I joined this site last year and introduced myself, but haven't posted anything else since then. I often feel very frustrated with life and things in general. I often feel like I'm not intelligent enough, knowledgeable enough about life, feel stupid & idiotic like I'm a complete idiot! I struggle to get motivated and interested in things in general and feel like I'm stupid, boring and simple and don't have a lot going for me. My favourite subject and interest is Cars/motorsport and I love seeing nice cars in general out and about every day on the road, it always makes me feel better, especially if they are ones I really like i.e. Fords. But I have problems accepting this and think that it's actually unhelpful, because I am obsessed, which I don't like even though I know I can't help it.

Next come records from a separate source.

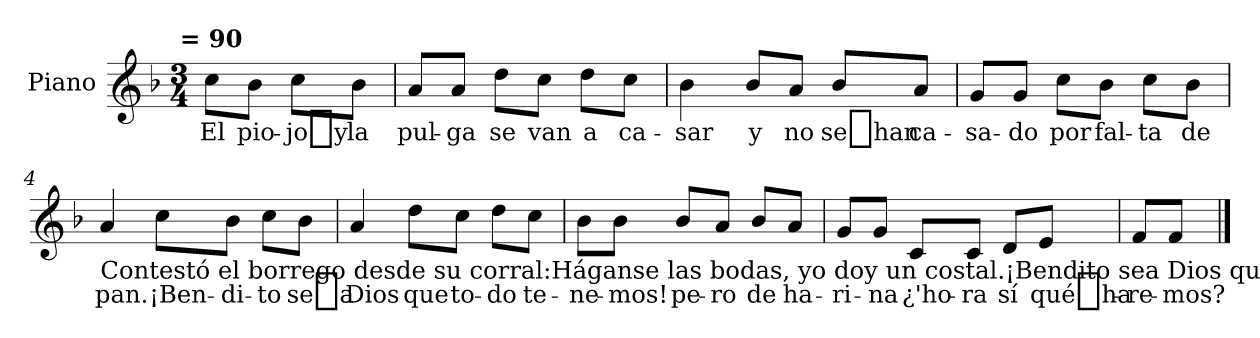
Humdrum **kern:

**kern	**text
*part1	*part1
*staff1	*staff1
*I"Piano	*
*I'Pno	*
*clefG2	*
*k[b-]	*
*F:	*
!!LO:TX:omd:t= = 90
*M3/4	*
*MM90	*
=	=
8cc\L	El
8b-\J	pio-
8cc\L	-jo_y
8b-\J	la
=1	=1
8a/L	pul-
8a/J	-ga
8dd\L	se
8cc\J	van
8dd\L	a
8cc\J	ca-
=2	=2
4b-\	-sar
8b-/L	y
8a/J	no
8b-/L	se_han
8a/J	ca-
=3	=3
8g/L	-sa-
8g/J	-do
8cc\L	por
8b-\J	fal-
8cc\L	-ta
8b-\J	de
!!LO:LB:g=z
=4	=4
!LO:TX:b:t=Contestó el borrego desde su corral&colon;Háganse las bodas, yo doy un costal.¡Bendito sea Dios que todo tenemos!Pero de manteca, ahora sí, ¿qué haremos?Contestó el cochino desde su corral&colon;Hágase la boda, que manteca aquí hay.¡Bendito sea Dios que todo tenemos!Pero de quién guise, ¿ahora sí, qué haremos?Dijo la gallina desde su corral&colon;Hágase la boda, que yo iré a guisar.¡Bendito sea Dios que todo tenemos!Pero de quién sople, ¿ahora sí, qué haremos?Contestó el jicote desde su panal&colon;Hágase la boda, que yo iré a soplar.¡Bendito sea Dios que todo tenemos!Pero de quién cante, ¿ahora sí, qué haremos?Contestó el mosquito desde el mosquital&colon;Hágase la boda, que yo iré a cantar.¡Bendito sea Dios que todo tenemos!Pero de quien hile, ¿ahora sí, qué haremos?Contestó la araña desde su telar&colon;Hágase la boda, que yo iré a hilar.¡Bendito sea Dios que todo tenemos!Pero de padrino, ¿ahora sí, qué haremos?Contestó el ratón en tono ladino&colon;Hágase la boda, yo seré padrino.Se hicieron las bodas y hubo mucho vino,soltaron al gato, se comió al padrino…¡Ah, qué tarugada, lo que sucedió!Se desató el gato, todo se acabó.	!
4a/	pan.
8cc\L	¡Ben-
8b-\J	-di-
8cc\L	-to
8b-\J	se_a
=5	=5
4a/	Dios
8dd\L	que
8cc\J	to-
8dd\L	-do
8cc\J	te-
=6	=6
8b-\L	-ne-
8b-\J	-mos!
8b-/L	pe-
8a/J	-ro
8b-/L	de
8a/J	ha-
=7	=7
8g/L	-ri-
8g/J	-na
8c/L	¿'ho-
8c/J	-ra
8d/L	sí
8e/J	qué_ha-
=8	=8
8f/L	-re-
8f/J	-mos?
==	==
*-	*-
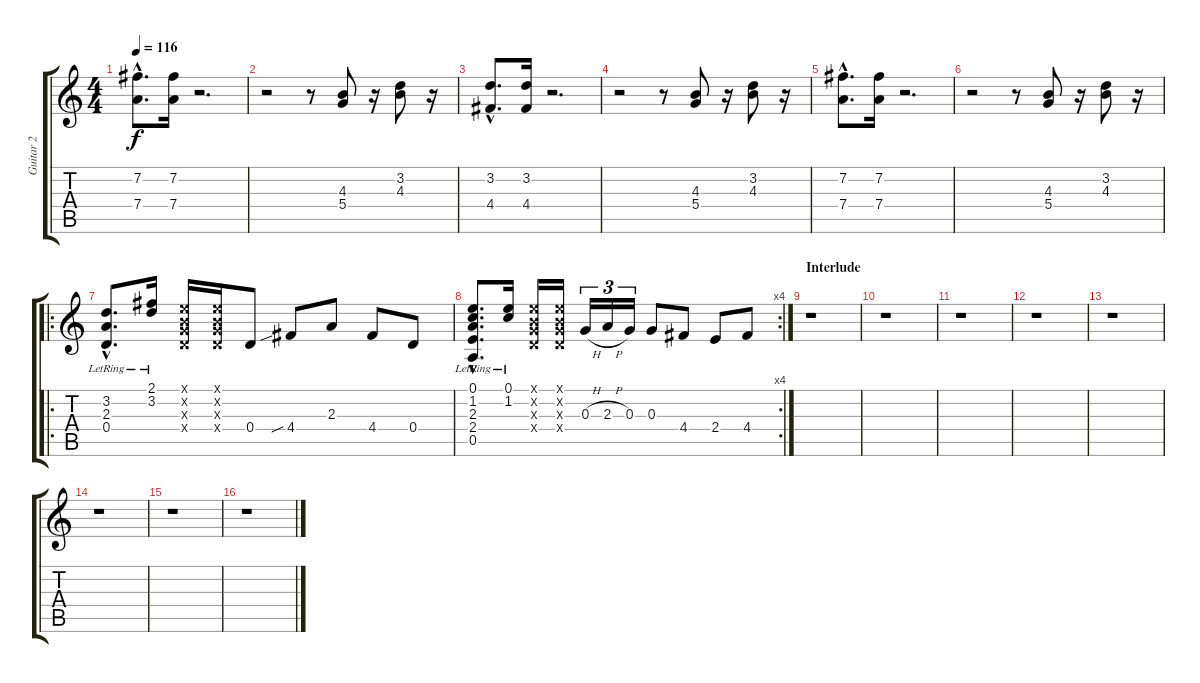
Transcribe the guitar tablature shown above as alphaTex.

\track ("Guitar 2" "Guitar 2") {instrument acousticguitarnylon}
\staff {score tabs}
\tuning (E4 B3 G3 D3 A2 E2) {hide}
\ts (4 4)
\tempo 116
\clef g2
\ks c
(7.2{hac} 7.4{hac}).8{d dy f} (7.2 7.4).16 r.2{d} |
r.2 r.8 (4.3 5.4).8 r.16 (3.2 4.3).8 r.16 |
(3.2{hac} 4.4{hac}).8{d} (3.2 4.4).16 r.2{d} |
r.2 r.8 (4.3 5.4).8 r.16 (3.2 4.3).8 r.16 |
(7.2{hac} 7.4{hac}).8{d} (7.2 7.4).16 r.2{d} |
r.2 r.8 (4.3 5.4).8 r.16 (3.2 4.3).8 r.16 |
\ro
(3.2{hac lr} 2.3{hac lr} 0.4{hac lr}).8{d} (2.1{lr} 3.2{lr}).16 (0.1{x} 0.2{x} 0.3{x} 0.4{x}).16 (0.1{x} 0.2{x} 0.3{x} 0.4{x}).16 0.4.8 4.4{sib}.8 2.3.8 4.4.8 0.4.8 |
\rc 4
(0.1{hac lr} 1.2{hac lr} 2.3{hac lr} 2.4{hac lr} 0.5{hac lr}).8{d} (0.1{lr} 1.2{lr}).16 (0.1{x} 0.2{x} 0.3{x} 0.4{x}).16 (0.1{x} 0.2{x} 0.3{x} 0.4{x}).16 0.3{h}.16{tu (3 2)} 2.3{h}.16{tu (3 2)} 0.3.16{tu (3 2)} 0.3.8 4.4.8 2.4.8 4.4.8 |
\section ("" "Interlude")
r.1 |
r.1 |
r.1 |
r.1 |
r.1 |
r.1 |
r.1 |
r.1
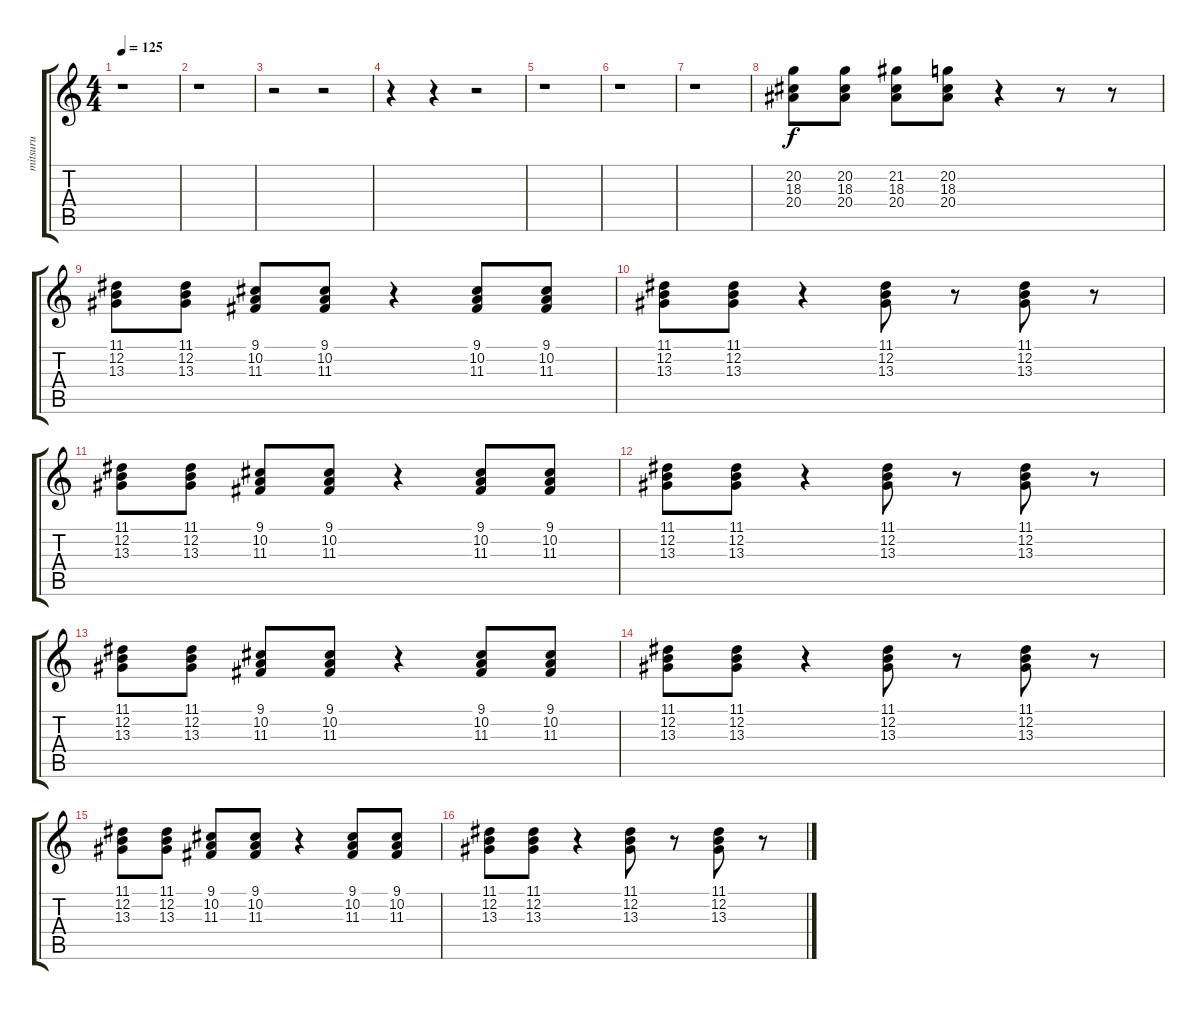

I also really enjoy listening to all sorts of different music, I like comedy & laughter and I've recently started getting into reading as well (Dick Francis books), but interestingly, none of these other interests i don't appear to have a problem with, like I do with cars. I've felt this way now for quite a while and these feelings come and go and the levels of intensity change, but it rarely goes away, not for very long anyway.

I just wondered if anybody had any ideas as to what may be causing these thoughts & feelings. It's the first time I've posted anything like this on a forum, as I normally talk to my Mum or close family about these things, but she suggested that I try writing on here. I hope this makes sense.
Hi! You sound like you actually have several interests, with cars being the main one. Most Aspies (I have read) have a particular subject they are intensely interested in and knowledgeable about. You are being much too hard on yourself. There is a great website called www.aspergerexperts.com with all kinds of help from guys who have Asperger's and know what they are talking about because they have experienced it. They have lots of free videos and info and also some paid courses. Some of their explanations might make you see that you are not alone and how to get past some of your feelings. BTW I like Dick Francis books myself! Good luck and God bless...Grandmother B
 
Hi guys. Thank you for your responses, it's very helpful to me and much appreciated. I shall definately take the advice onboard. Interestingly, since I've been taking a medication called Sertraline, which helps with anxieties etc, I have been quite a bit better. These really bad moments that I was was having very often, don't happen quite so much now, so it's definately doing something to help me. I've been taking this once a day since last October and I have noticed a difference.

I also take something else called Phenergan, which helps me to sleep better at night, as sleeping properly has always been a problem for me. Does anyone else on here take either of these and if so does it help?